The Pakistan government has said it wishes to question the shamed nuclear scientist A Q Khan over fresh claims that he tried to sell nuclear weapon technology to both Iraq and Iran.
In a petition before a court in Lahore, the government applied for permission to interrogate the "godfather" of the country's nuclear programme and prevent him from further speaking publicly about sensitive issues. The move follows the recent publication of two articles in a US newspaper which provided further details to longstanding allegations that Dr Khan – with the knowledge of the Pakistan military – was involved in efforts to illicitly transfer the technology to Iran and Iraq.
The articles claimed Iranian officials had approached Pakistan in the late 1980s and sought the nuclear know-how, and Saddam Hussein was offered the technology by an intermediary of Dr Khan in 1990.
The reports in The Washington Post said although the Iraqi dictator did not agree to the deal, blueprints were sold to Iran. It has long been claimed that nuclear technology now possessed by Iran came from Pakistan, but the authorities have always tried to project Dr Khan as a rogue operator, acting alone for money.
"We basically seek permission to see Dr Khan and investigate the matter as well as restrain him from making any statement and interacting with anybody," Naveed Inayat Malik, a government lawyer, told Reuters. The case was adjourned until tomorrow.
This week, a Pakistani delegation headed by the Foreign Minister, Shah Mahmood Qureshi, is in the US for what are seen as crucial strategic talks. It is widely expected that Pakistan, beset by crippling power shortages, will seek an agreement from Washington to develop a civilian nuclear deal, similar to the one that was agreed with India in 2008.
The 73-year-old Dr Khan, who confessed in 2004 that he had sold proscribed nuclear technology to Iran, North Korea and Libya, is challenging restrictions imposed on him by the authorities. The day after his televised confession, he was pardoned by the country's then military ruler, General Pervez Musharraf, and placed under house arrest.

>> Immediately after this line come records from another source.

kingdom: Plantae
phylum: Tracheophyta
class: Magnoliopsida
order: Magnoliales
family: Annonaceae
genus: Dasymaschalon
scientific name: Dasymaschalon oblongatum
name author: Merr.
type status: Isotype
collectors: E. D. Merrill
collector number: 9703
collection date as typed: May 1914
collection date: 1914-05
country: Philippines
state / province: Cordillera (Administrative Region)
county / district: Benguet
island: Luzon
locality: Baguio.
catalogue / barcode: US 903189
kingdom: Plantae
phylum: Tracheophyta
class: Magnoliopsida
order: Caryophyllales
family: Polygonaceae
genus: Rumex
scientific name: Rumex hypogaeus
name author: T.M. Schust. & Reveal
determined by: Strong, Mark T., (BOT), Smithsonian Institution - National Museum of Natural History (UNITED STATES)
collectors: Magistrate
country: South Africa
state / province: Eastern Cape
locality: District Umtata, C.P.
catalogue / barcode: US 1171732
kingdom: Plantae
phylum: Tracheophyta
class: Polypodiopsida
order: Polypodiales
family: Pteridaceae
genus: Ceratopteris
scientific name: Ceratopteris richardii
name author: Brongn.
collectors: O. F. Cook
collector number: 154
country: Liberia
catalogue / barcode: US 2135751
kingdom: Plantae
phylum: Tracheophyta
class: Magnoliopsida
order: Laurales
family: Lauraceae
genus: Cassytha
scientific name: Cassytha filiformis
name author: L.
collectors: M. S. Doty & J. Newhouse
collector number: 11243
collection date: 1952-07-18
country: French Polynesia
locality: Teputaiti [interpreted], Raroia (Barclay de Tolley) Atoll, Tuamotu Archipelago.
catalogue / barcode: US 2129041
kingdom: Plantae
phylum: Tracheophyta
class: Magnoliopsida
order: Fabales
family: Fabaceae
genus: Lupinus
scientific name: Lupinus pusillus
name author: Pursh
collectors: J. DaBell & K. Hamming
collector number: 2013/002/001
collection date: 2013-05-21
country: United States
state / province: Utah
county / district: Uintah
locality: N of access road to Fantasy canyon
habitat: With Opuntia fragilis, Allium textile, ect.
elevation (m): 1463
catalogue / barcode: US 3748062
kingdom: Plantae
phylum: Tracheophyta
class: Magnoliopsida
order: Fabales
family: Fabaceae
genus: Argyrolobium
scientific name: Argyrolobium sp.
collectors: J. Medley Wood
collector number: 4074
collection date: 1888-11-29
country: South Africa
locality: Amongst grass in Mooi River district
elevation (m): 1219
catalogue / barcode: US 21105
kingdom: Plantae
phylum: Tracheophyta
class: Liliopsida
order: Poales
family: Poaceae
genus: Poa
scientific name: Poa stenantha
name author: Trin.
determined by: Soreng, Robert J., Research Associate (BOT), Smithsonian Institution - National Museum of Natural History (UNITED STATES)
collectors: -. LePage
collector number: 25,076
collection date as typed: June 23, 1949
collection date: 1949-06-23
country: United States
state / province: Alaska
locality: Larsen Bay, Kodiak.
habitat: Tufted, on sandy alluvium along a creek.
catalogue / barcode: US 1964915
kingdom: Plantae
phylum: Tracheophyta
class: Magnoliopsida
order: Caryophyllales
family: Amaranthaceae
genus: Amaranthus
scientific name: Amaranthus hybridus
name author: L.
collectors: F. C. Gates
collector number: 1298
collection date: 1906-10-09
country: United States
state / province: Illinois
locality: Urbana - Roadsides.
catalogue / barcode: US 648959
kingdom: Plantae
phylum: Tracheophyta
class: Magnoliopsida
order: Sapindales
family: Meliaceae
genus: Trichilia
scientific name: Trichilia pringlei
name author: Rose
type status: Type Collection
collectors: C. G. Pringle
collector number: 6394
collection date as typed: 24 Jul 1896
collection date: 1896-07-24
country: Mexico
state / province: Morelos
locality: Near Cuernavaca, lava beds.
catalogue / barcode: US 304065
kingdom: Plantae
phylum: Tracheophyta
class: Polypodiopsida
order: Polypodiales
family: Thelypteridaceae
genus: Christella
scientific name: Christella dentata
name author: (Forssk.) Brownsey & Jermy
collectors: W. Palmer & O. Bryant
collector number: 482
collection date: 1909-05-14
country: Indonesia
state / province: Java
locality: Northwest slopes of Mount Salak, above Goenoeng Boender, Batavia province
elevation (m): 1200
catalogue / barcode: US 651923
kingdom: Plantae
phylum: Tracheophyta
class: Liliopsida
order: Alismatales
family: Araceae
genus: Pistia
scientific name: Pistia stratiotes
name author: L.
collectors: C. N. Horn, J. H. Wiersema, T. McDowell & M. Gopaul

But Dr Khan has since retracted his confession and claimed that General Musharraf was trying to use him as a scapegoat. Last year, a court ruled that the scientist should be released from house arrest and although the government relaxed many of his restrictions, it sought to block him from speaking to the media on the issue of nuclear proliferation. Ironically, while under house arrest he was allowed to write a column for a Pakistani newspaper.
Many observers believe that the desire of the Pakistani authorities to restrict the scientist's public utterances and their refusal to allow him to be questioned by US investigators, is because of the central role of the government in organising and overseeing the nuclear trade.
"We know with cast-iron certainty that Pakistan made nuclear deals with several countries," said Sean Gregory, professor of international security at the University of Bradford. "[That was when] it was short of cash and diplomatically isolated. We also know that the Pakistani military and the intelligence services gave A Q Khan the green light to go out into the world and get whatever it took to build Pakistan a nuclear weapon. The idea that at a later stage he goes off the radar is just nonsensical."
With many of the country's cities suffering chronic power-cuts of more than 12 hours a day, Pakistan is desperately keen to secure a nuclear power deal. In recent weeks, the US, which has long expressed its concerns about the dangers of proliferation if such technology were to be shared, appears to have softened its stance. The US ambassador in Islamabad recently said that "working level" talks on the issue were on for this week.
*Pakistani officials say two experienced Taliban militants have been arrested while planning to attack top hotels and kidnap diplomats. One of the men claims to have helped plan previous attacks.
Atom thief: The AQ Khan story
*Although A Q Khan is considered a dangerous nuclear proliferator by the West, he remains revered in Pakistan as someone who helped the country achieve its ambition of matching its rival India in the arms race.
As a mid-ranking scientist during the 1970s at Urenco, the Dutch-based consortium that developed various integral components for the nuclear industry, Dr Khan was able to steal blueprints and return to Pakistan with his Dutch wife where the military authorities threw money and resources into efforts to develop a weapon.
After India unofficially tested a device in 1974, Pakistan was determined to match it, with Ali Bhutto, who was Prime Minister at the time, saying the aim would be achieved even if Pakistanis had to "eat grass".
As it was, on 28 May 1998, shortly after India detonated its second nuclear bomb, Pakistan successfully exploded its own weapon.